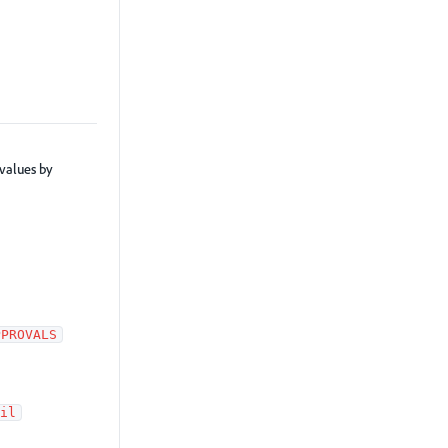
 values by
PPROVALS
il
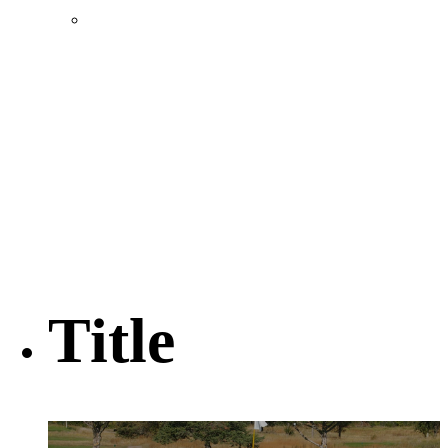
Location & Transportation
Community Profile & Demographics
Buildings and Sites
Resources & Data
Incentives
Economic Incentive Partners
Hershey Rail Park
Twin Rivers Business Park
Data Centers in Lincoln County
Pursuit of Soy Crush Facility
SourceLink Nebraska- Personal Action Plan
Title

☆ ☆ ☆ ☆ ☆

Quote every line of text from the rows above word for word, leaving out the pictures.

 values by
PPROVALS
il
Location & Transportation
Community Profile & Demographics
Buildings and Sites
Resources & Data
Incentives
Economic Incentive Partners
Hershey Rail Park
Twin Rivers Business Park
Data Centers in Lincoln County
Pursuit of Soy Crush Facility
SourceLink Nebraska- Personal Action Plan
Title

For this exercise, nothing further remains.